In general, battery operated candles are holiday tradition.
The air is getting cooler and thinner, and as you look around the
neighborhood you notice that battery operated candles are beginning
to dot more and more windows in more and more houses up and down
each street. Theyre placed in the sills before even the Christmas
trees are dragged home and through each door. Often theyre
decorated with floppy burgundy velvet bows or holly branches and
berries, but those battery operated candles shine through the nights
leading from Thanksgiving dinner to Christmas morning
and
sometimes beyond.
Complimenting battery candles in the home are things like Colonial
at Home candles, whose gently flickering light plays off the steady
beam of the light in the windows. Together, they create the aura
of the holiday season.

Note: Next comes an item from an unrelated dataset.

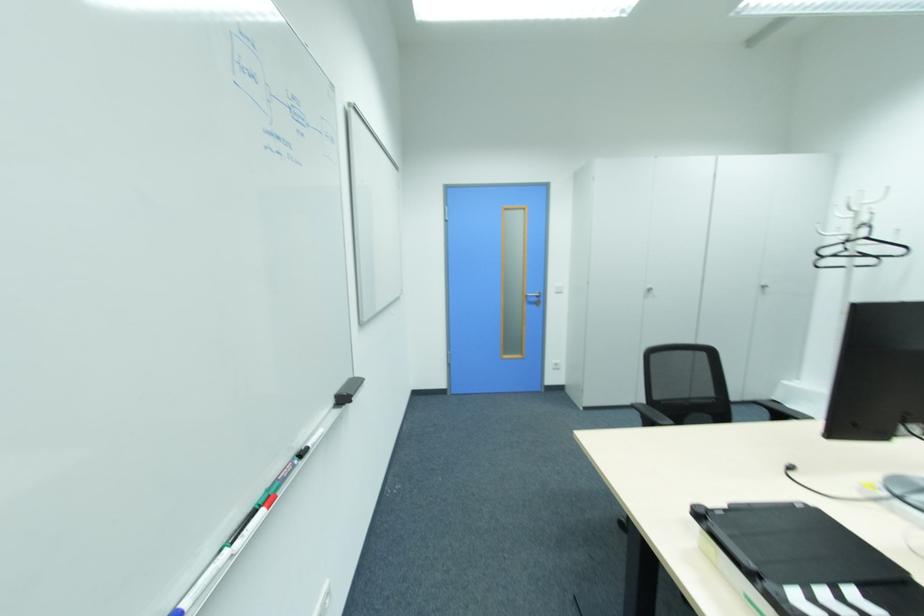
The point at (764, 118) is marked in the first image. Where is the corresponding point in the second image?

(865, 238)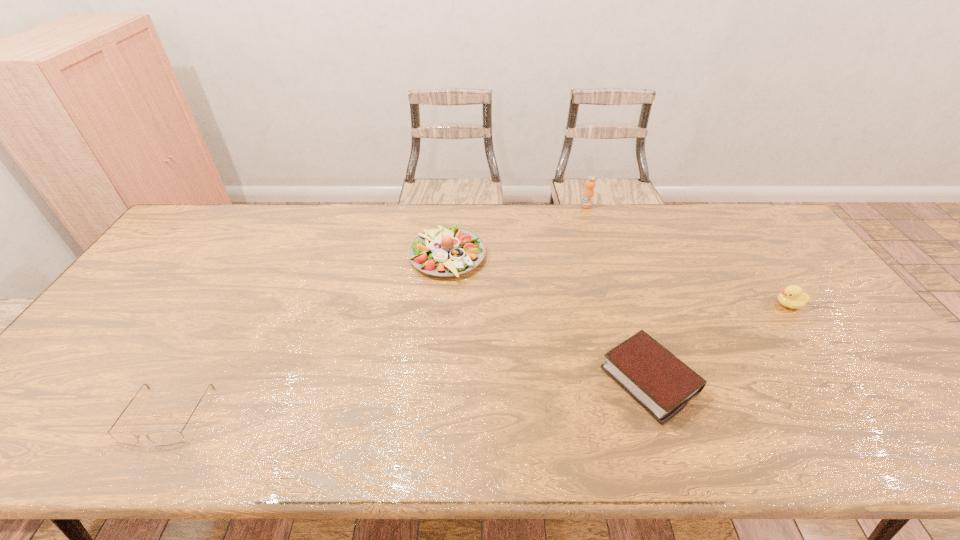
Find the location of a particular element. The width and height of the screenshot is (960, 540). vacant space situated on the beak of the third nearest object is located at coordinates (694, 305).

From indoors, each room is filled with a
gentle twinkling, and some families add to that by placing their
battery candles in a wall candle sconce for an even more festive
atmosphere.
Yet battery candles have their greatest effect when looking from
the outside in. While Colonial at Home candles or a wall candle
sconce warm the family indoors, battery candles seem almost as though
theyre striving to warm the outside. They appear almost as
though their gentle twinkling will slowly wear away the glittering
carpet of snow, that they will see the winter through to spring
when the green gleams through the white yet again.
And even if they do not, the battery operated candles will gleam
on. Their candlestick shape will stand fast in the sills of nearly
every window and let all around them know that the holidays are
here. Whether Christmas, Hanukkah, or any other winter holiday,
battery candles last night after night, year after year as a symbol
of togetherness and the warmth of the holiday spirit.